Machine learning for predicting diabetes risk in western China adults

Diabetol Metab Syndr. 2023 Jul 27;15(1):165. doi: 10.1186/s13098-023-01112-y.

Abstract

Objective: Diabetes mellitus is a global epidemic disease. Long-time exposure of patients to hyperglycemia can lead to various type of chronic tissue damage. Early diagnosis of and screening for diabetes are crucial to population health.

Methods: We collected the national physical examination data in Xinjiang, China, in 2020 (a total of more than 4 million people). Three types of physical examination indices were analyzed: questionnaire, routine physical examination and laboratory values. Integrated learning, deep learning and logistic regression methods were used to establish a risk model for type-2 diabetes mellitus. In addition, to improve the convenience and flexibility of the model, a diabetes risk score card was established based on logistic regression to assess the risk of the population.
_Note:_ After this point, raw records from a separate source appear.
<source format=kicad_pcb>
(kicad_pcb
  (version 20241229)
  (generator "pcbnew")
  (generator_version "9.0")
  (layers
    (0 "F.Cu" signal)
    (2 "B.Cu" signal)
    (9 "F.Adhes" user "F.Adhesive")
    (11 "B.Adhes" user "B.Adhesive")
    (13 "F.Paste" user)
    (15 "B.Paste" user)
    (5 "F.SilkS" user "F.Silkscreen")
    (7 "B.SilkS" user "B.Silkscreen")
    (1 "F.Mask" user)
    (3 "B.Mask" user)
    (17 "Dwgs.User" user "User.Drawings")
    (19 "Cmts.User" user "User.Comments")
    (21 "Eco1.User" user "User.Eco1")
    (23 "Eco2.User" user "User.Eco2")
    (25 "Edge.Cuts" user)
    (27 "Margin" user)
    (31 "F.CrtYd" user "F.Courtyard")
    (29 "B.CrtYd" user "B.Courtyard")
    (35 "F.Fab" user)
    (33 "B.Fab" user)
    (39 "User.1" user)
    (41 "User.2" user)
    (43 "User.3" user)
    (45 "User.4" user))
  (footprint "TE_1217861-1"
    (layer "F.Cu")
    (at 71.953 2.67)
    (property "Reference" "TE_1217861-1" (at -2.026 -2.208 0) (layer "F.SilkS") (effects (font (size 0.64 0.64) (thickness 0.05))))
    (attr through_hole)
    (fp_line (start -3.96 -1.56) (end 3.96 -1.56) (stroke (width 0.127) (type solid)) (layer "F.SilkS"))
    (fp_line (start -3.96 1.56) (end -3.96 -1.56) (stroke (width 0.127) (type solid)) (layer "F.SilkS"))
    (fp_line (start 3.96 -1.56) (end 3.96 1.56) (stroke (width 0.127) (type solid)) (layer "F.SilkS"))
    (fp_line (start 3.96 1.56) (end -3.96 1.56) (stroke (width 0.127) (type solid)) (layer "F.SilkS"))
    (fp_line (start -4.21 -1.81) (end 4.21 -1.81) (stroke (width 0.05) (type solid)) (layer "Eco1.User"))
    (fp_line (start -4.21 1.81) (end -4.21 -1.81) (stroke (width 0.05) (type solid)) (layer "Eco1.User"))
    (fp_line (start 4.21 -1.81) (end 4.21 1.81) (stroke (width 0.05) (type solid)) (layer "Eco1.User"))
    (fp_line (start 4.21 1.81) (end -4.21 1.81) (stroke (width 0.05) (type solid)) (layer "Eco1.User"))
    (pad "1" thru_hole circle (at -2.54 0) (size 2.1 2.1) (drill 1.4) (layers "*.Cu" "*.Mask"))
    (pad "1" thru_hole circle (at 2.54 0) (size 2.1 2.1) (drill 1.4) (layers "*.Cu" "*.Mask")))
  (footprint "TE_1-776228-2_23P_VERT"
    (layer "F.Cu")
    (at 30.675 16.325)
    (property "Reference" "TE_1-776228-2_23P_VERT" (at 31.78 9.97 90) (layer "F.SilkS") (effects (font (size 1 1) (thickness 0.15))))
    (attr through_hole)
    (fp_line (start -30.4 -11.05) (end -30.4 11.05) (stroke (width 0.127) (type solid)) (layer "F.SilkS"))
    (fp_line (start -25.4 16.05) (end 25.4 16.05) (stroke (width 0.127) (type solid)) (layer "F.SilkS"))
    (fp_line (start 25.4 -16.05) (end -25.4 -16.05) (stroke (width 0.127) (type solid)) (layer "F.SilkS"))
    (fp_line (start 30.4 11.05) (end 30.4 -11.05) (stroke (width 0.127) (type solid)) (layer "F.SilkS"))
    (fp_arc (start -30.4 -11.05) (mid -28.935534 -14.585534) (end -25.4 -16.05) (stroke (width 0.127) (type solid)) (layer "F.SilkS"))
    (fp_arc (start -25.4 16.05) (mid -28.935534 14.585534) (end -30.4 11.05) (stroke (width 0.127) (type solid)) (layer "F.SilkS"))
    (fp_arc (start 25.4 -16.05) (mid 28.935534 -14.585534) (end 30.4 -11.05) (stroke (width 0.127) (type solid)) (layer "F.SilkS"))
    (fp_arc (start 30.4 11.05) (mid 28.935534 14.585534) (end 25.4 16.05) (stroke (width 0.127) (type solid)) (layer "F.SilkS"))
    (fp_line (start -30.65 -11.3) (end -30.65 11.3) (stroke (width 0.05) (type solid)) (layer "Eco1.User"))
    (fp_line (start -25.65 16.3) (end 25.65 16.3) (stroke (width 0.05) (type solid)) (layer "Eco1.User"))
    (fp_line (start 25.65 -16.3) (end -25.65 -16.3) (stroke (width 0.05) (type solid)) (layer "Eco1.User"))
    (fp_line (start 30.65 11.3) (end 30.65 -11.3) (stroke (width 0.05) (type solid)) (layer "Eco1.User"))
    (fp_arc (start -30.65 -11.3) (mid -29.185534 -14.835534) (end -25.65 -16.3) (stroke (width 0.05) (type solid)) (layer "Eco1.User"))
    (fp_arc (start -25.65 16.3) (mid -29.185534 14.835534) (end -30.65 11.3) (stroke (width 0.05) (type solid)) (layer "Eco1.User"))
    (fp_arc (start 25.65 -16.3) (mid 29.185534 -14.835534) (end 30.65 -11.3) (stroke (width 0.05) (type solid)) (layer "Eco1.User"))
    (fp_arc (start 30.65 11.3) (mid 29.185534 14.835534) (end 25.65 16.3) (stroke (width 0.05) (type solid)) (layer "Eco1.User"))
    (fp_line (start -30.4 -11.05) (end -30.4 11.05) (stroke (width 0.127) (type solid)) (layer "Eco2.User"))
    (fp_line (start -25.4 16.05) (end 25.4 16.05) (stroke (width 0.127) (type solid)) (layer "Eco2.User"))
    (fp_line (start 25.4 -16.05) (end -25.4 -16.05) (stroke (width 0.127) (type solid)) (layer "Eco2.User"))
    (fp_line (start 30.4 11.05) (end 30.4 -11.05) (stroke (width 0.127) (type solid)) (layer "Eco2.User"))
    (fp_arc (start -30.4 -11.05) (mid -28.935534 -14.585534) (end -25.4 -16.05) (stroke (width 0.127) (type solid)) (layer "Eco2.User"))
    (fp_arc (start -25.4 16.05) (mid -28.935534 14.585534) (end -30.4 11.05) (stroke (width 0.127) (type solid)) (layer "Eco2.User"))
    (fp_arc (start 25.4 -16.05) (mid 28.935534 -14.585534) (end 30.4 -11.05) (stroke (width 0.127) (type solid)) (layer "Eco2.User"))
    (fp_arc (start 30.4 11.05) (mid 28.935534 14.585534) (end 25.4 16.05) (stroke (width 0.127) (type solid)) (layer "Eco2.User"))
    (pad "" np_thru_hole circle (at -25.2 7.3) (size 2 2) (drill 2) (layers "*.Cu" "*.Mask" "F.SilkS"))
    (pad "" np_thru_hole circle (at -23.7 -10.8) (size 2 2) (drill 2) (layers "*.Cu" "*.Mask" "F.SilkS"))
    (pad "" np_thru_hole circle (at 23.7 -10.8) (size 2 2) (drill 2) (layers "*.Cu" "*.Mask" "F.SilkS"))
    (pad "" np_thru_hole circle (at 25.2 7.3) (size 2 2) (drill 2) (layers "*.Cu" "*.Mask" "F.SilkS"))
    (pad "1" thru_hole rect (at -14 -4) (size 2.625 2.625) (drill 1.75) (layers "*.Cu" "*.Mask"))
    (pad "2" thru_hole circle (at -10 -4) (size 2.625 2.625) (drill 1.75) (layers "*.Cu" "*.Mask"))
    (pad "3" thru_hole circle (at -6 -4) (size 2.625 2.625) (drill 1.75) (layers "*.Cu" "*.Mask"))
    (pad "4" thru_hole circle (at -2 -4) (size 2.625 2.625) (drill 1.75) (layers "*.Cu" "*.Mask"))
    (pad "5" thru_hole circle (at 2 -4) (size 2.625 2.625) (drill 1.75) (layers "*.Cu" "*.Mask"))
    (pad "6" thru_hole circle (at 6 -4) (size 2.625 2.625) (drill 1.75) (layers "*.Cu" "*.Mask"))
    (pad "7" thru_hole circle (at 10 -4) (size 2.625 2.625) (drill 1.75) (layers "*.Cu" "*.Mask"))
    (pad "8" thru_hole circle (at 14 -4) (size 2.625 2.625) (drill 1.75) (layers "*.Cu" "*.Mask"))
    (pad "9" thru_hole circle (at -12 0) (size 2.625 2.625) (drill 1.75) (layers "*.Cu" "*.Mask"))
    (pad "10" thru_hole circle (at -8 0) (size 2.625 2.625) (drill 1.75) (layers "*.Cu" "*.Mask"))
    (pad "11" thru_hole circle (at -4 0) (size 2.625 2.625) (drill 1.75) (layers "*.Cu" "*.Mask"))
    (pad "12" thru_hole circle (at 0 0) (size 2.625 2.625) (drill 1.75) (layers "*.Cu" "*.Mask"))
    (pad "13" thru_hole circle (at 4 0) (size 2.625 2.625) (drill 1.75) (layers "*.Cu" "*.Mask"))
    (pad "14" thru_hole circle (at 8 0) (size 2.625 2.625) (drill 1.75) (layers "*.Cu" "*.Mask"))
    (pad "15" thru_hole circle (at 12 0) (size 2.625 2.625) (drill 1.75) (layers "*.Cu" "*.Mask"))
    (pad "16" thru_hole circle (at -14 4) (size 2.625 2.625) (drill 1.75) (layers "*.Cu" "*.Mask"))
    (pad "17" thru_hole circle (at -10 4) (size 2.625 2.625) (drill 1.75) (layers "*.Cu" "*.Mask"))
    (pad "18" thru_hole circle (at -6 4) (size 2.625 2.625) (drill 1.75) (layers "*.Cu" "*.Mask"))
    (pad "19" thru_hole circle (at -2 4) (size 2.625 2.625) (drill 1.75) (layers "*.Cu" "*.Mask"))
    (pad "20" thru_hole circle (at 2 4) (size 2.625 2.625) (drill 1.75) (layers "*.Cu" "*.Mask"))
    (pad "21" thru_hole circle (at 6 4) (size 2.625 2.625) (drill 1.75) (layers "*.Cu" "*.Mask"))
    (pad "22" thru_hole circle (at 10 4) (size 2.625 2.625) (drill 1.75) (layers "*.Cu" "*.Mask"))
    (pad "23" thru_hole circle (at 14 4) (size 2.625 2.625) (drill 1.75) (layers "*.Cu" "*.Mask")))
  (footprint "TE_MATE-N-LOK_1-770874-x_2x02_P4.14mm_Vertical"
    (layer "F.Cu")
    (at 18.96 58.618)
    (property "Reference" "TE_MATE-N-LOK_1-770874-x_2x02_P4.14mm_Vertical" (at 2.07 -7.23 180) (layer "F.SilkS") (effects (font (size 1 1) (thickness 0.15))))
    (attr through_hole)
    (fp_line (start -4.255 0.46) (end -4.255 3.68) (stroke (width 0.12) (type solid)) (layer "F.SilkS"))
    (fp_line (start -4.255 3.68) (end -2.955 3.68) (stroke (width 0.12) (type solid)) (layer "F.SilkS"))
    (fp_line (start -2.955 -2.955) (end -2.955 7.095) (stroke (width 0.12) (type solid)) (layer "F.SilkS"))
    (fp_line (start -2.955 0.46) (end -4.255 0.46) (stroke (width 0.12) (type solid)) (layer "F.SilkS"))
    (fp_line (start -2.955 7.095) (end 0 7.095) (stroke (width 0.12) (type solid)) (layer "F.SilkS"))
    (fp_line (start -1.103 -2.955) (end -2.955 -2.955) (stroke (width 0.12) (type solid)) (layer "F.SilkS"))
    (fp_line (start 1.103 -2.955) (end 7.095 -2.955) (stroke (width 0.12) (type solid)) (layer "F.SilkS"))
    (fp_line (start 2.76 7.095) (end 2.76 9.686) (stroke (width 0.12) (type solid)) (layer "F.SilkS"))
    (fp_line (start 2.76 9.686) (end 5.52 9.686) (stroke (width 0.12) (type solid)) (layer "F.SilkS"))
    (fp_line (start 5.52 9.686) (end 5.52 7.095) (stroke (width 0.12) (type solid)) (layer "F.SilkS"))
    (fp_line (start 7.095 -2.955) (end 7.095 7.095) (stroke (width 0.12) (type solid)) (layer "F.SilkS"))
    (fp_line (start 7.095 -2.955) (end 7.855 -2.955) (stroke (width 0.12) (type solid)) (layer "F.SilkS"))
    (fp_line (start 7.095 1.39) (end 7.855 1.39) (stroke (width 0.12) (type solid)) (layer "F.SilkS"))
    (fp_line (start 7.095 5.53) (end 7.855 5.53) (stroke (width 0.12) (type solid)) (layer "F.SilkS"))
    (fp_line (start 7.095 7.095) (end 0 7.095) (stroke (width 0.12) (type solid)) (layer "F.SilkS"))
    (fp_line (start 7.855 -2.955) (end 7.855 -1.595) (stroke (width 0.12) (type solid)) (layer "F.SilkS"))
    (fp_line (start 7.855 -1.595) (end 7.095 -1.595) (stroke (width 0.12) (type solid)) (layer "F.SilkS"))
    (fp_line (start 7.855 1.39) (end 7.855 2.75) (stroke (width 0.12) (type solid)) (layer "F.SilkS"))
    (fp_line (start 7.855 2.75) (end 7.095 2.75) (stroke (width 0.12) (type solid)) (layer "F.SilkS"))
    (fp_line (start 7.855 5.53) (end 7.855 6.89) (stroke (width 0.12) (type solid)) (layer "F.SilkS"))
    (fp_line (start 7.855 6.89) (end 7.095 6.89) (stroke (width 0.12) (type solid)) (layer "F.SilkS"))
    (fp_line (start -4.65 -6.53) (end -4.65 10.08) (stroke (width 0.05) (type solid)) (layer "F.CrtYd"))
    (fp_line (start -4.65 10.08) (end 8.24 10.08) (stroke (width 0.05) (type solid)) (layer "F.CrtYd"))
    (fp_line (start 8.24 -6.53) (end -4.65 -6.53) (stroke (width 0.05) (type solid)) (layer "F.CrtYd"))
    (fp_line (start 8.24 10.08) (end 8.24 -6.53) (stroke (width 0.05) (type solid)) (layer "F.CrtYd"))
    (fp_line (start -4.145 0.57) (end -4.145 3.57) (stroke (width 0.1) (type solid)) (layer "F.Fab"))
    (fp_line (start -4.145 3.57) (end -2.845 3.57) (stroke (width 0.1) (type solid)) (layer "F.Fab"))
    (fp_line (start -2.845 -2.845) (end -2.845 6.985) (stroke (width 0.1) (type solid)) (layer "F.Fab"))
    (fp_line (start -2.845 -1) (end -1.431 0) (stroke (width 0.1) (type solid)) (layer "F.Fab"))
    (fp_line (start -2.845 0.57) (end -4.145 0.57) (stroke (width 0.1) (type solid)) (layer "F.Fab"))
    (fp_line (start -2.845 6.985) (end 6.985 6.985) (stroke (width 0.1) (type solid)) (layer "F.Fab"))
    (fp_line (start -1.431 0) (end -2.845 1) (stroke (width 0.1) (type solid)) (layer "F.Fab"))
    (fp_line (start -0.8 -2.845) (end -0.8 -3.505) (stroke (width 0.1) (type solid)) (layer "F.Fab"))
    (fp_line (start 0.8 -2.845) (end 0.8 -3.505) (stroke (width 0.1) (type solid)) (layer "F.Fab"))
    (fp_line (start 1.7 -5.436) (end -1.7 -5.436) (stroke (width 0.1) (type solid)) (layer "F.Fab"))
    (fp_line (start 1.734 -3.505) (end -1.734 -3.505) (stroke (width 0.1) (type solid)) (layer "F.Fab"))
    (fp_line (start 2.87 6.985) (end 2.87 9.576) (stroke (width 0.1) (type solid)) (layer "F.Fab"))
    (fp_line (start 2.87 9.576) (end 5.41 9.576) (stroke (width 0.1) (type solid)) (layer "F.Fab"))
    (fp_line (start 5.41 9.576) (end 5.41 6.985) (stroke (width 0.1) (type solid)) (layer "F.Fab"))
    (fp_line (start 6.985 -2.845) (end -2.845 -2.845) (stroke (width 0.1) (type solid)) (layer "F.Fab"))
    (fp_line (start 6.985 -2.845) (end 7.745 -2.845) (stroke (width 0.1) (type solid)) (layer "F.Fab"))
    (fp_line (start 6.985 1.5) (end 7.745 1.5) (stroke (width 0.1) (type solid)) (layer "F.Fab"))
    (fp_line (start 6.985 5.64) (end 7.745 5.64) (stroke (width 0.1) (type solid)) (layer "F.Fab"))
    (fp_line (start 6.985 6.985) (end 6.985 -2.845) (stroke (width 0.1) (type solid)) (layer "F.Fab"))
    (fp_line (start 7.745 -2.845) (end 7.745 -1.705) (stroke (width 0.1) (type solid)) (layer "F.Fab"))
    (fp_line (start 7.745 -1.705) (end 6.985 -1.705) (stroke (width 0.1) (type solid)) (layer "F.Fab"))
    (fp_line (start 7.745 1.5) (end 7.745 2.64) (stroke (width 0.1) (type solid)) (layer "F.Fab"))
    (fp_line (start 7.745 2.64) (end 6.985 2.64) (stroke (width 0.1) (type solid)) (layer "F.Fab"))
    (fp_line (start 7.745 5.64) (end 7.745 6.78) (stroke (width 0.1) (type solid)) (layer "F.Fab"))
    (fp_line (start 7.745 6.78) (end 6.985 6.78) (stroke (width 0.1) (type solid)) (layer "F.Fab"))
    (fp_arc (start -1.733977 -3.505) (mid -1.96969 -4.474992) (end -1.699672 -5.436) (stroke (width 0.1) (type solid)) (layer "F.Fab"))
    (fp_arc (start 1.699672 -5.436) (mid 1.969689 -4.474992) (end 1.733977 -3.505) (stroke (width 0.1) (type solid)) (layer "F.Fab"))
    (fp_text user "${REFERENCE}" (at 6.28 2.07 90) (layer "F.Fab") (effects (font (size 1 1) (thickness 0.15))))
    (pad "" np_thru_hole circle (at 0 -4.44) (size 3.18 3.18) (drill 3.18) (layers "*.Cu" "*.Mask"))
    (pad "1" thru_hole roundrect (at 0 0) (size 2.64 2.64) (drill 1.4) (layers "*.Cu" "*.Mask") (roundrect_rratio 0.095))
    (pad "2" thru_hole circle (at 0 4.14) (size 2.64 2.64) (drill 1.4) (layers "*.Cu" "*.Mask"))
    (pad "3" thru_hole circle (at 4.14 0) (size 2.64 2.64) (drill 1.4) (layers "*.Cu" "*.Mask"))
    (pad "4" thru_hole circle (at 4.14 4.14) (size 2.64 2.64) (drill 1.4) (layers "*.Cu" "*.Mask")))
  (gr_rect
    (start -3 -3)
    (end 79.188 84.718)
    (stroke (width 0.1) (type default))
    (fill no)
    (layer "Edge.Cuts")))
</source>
Results: An XGBoost-based risk prediction model outperformed the other five risk assessment algorithms. The AUC of the model was 0.9122. Based on the feature importance ranking map, we found that hypertension, fasting blood glucose, age, coronary heart disease, ethnicity, parental diabetes mellitus, triglycerides, waist circumference, total cholesterol, and body mass index were the most important features of the risk prediction model for type-2 diabetes.

Conclusions: This study established a diabetes risk assessment model based on multiple ethnicities, a large sample and many indices, and classified the diabetes risk of the population, thus providing a new forecast tool for the screening of patients and providing information on diabetes prevention for healthy populations.

Keywords: Diabetes mellitus; Machine learning; Risk prediction model; XGBoost, physical examination.